Devoirs et comportement du maître secret en

Auteur:

N∴ F∴

Obédience:
Non communiqué
Loge:
Non communiqué
Tr F Pui M


Tr Resp Qui décorez l’orient


Et vous v Fr En vos grades et qualité,



Devoirs et comportement
 du maître secret en loge symbolique



Avant de commencer cette planche, je voudrais vous faire partager l’état de liberté dans lequel je suis aujourd’hui. Je vais vous lire, à l’aise, un travail, qui, je l’espère, vous permettra quelques réflexions. Je suis à l’aise car je n’aurais pas à subir, pendant cette planche le stress intense de celui qui, comme il est de règle dans cet atelier, sollicitera la parole après de nombreux autres frères en se demandant si son prédécesseur immédiat ne travaillera pas son idée. C’est ainsi que va la vie.



La planche qui vous est présentée aujourd’hui est intitulée « devoirs et comportement d’unmaître secret en loge symbolique ». C’est un slalom entre



1) La morale, je ne me sens pas le droit d’imposer ma morale aux autres et à la fois, je n’ai pas le droit de les priver de ce qui peut les aider à se construire un peu plus.



2) L’exercice de justification d’un homme, qui n’a d’ailleurs pas à se justifier, mais sa formation judéo-chrétienne aidant, il serait en droit de se culpabiliser en faisant apparaître, dans les loges bleues, le secret d’autres niveaux, alors qu’il a pris l’engagement du secret.



3) La volonté de trouver les moyens d’être plus à la hauteur de la noble ambition de la maçonnerie, l’élévation de l’homme.



Aussi, je suis vraiment reconnaissant au trois fois puissant maître qui a bien voulu me confier ce sujet intitulé « devoirs (avec un s) et comportement du maître secret en loge symbolique ».


devoir : l’un des thèmes essentiels du 4èmegrade,


comportement : sujet délicat s’il en était puisqu’il porte mon image.



Ceci étant dit, je vais vous livrer bien humblement quelques réflexions sur ce sujet.



Au cours de ma vie maçonnique, j’ai constaté que chaque étape en cache une autre et que le cheminement à suivre permet de vivre intensément et précisément l’étape en cours.
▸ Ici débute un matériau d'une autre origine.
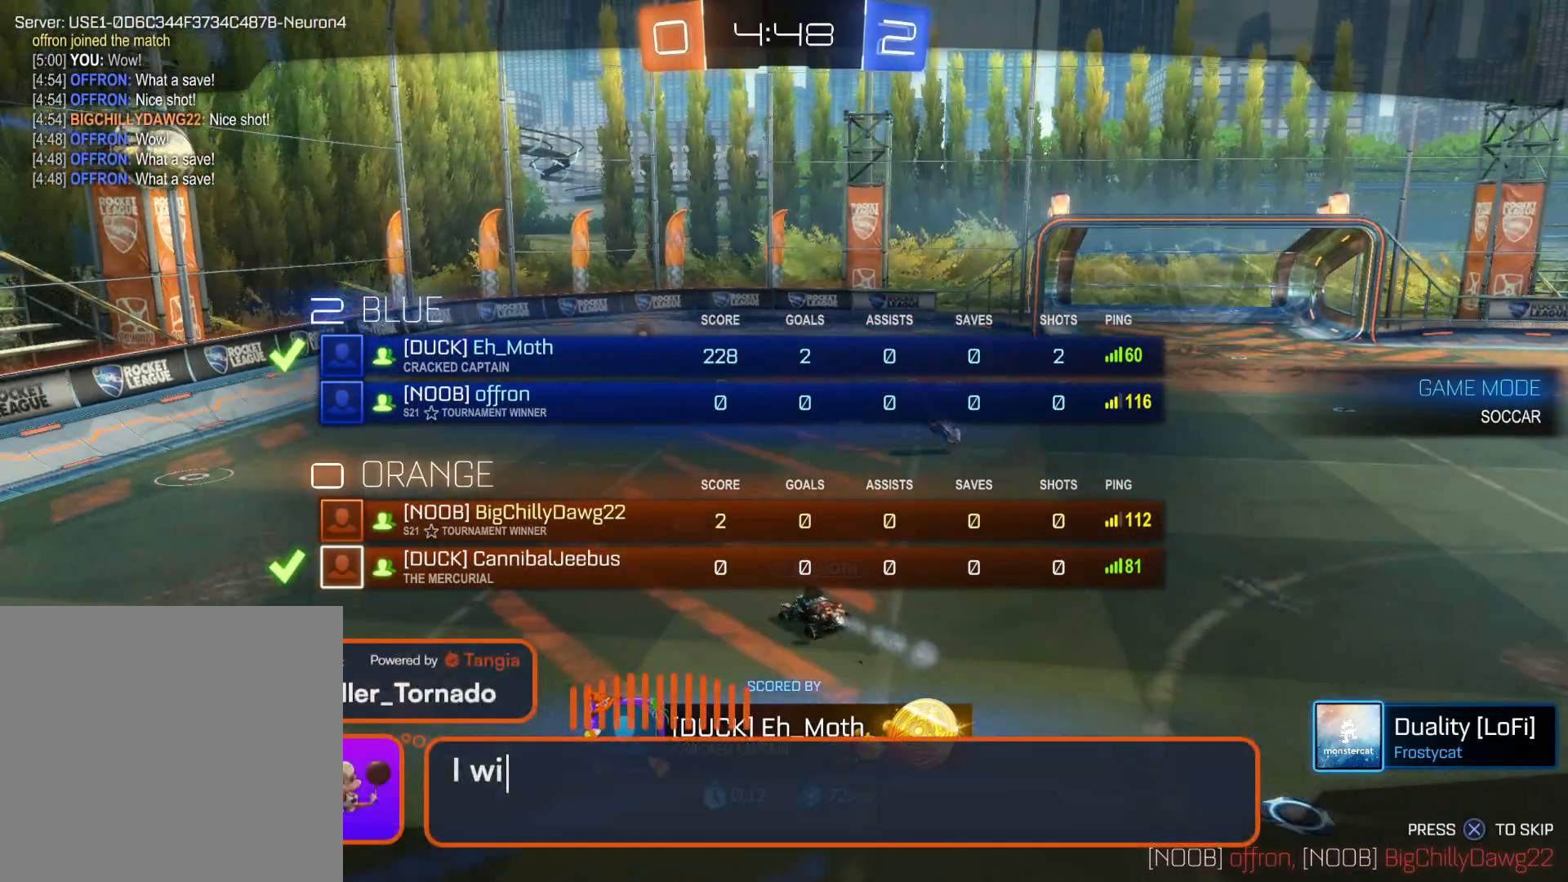
{"buttons": [], "left_stick": "center", "right_stick": "center", "events": [[250, "SQUARE", "up"]]}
Il faut passer d’un grade à l’autre pour découvrir tous les éléments qui constituent ce nouveau grade. Je remarque aussi que c’est en étant au grade suivant que l’on découvre beaucoup plus largement le grade précédent, qu’on levit plus intensément.
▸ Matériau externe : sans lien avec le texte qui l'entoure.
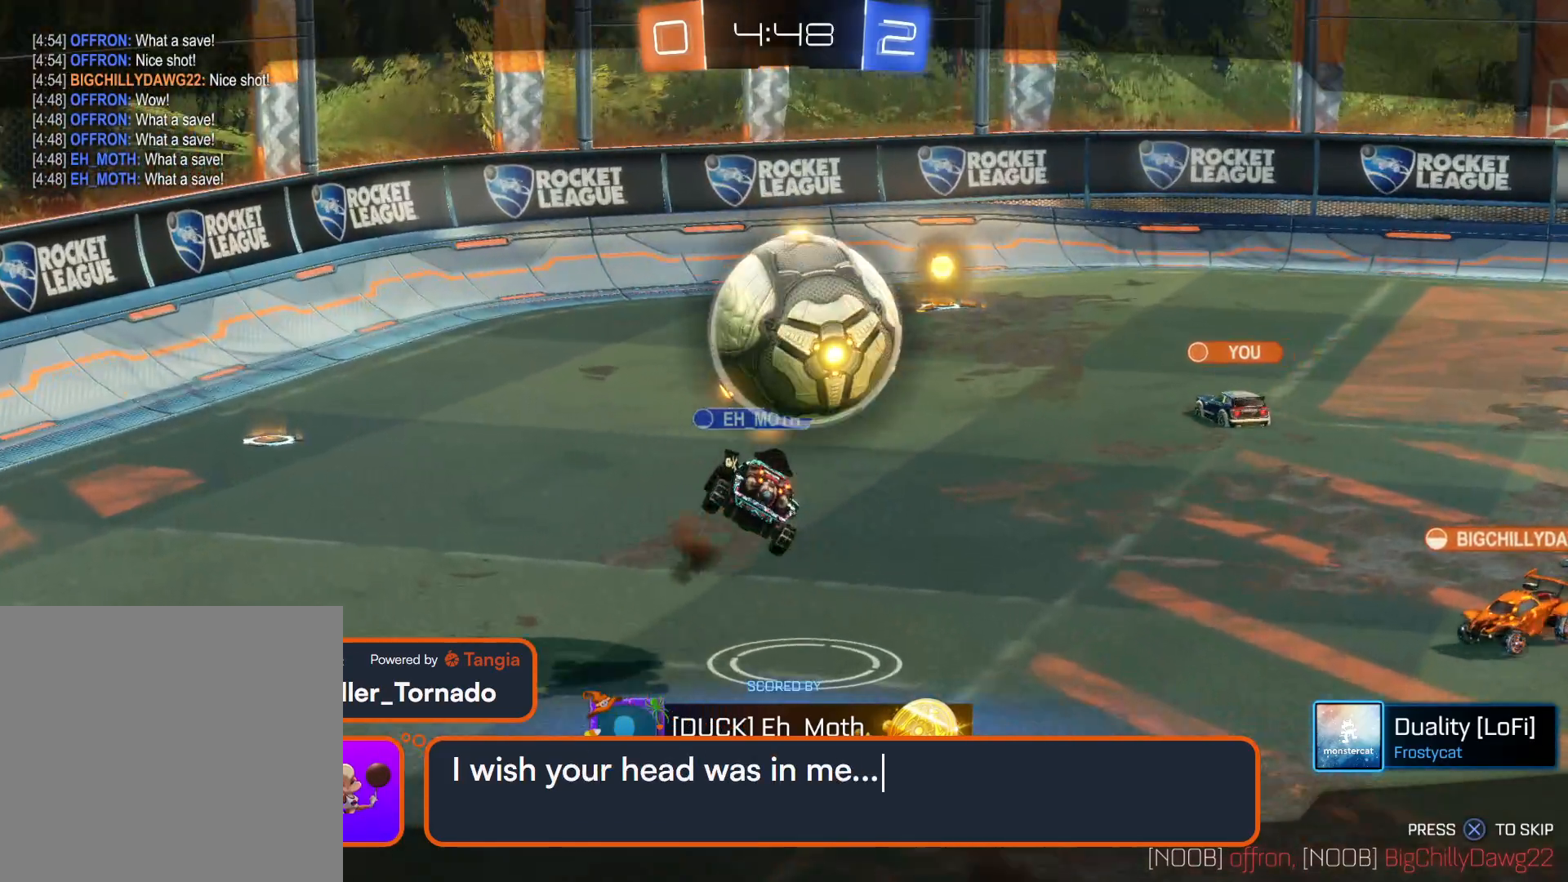
{"buttons": [], "left_stick": "center", "right_stick": "center", "events": []}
Le coureur cycliste reconnaît préalablement chacune des étapes qu’il aura à parcourir.



Le franc-maçon ne connaît pas le contenu du grade suivant.



Il me semble que la raison fondamentale de cette différence est que le coureur cycliste a un entraînement physique intense, un entraînement psychologique tout aussi important. Il est donc préparé, il peut gérer la situation nouvelle qu’est la nouvelle course.



Il n’en est pas de même pour le développement de ma vie maçonnique, il n’y a pas d’entraînement à l’élévation. L’élévation est le résultat d’un travail intense qui autorise les frères responsables à m’ouvrir une autre porte dès que je suis prêt.



Pour que cette porte me soit ouverte, j’ai lu, certes, j’ai écouté, j’ai entendu autant que de possible. J’ai surtout bénéficié du temps nécessaire pour adhérer de mon être entier au niveau que je vis.



Les symboles, les frères, les travaux, m’ont permis d’appréhender convenablement mon niveau.



Un proverbe dit : « Savoir faire est facile, le difficile est de faire ».



Le savoir faire s’acquiert de façon livresque ou orale.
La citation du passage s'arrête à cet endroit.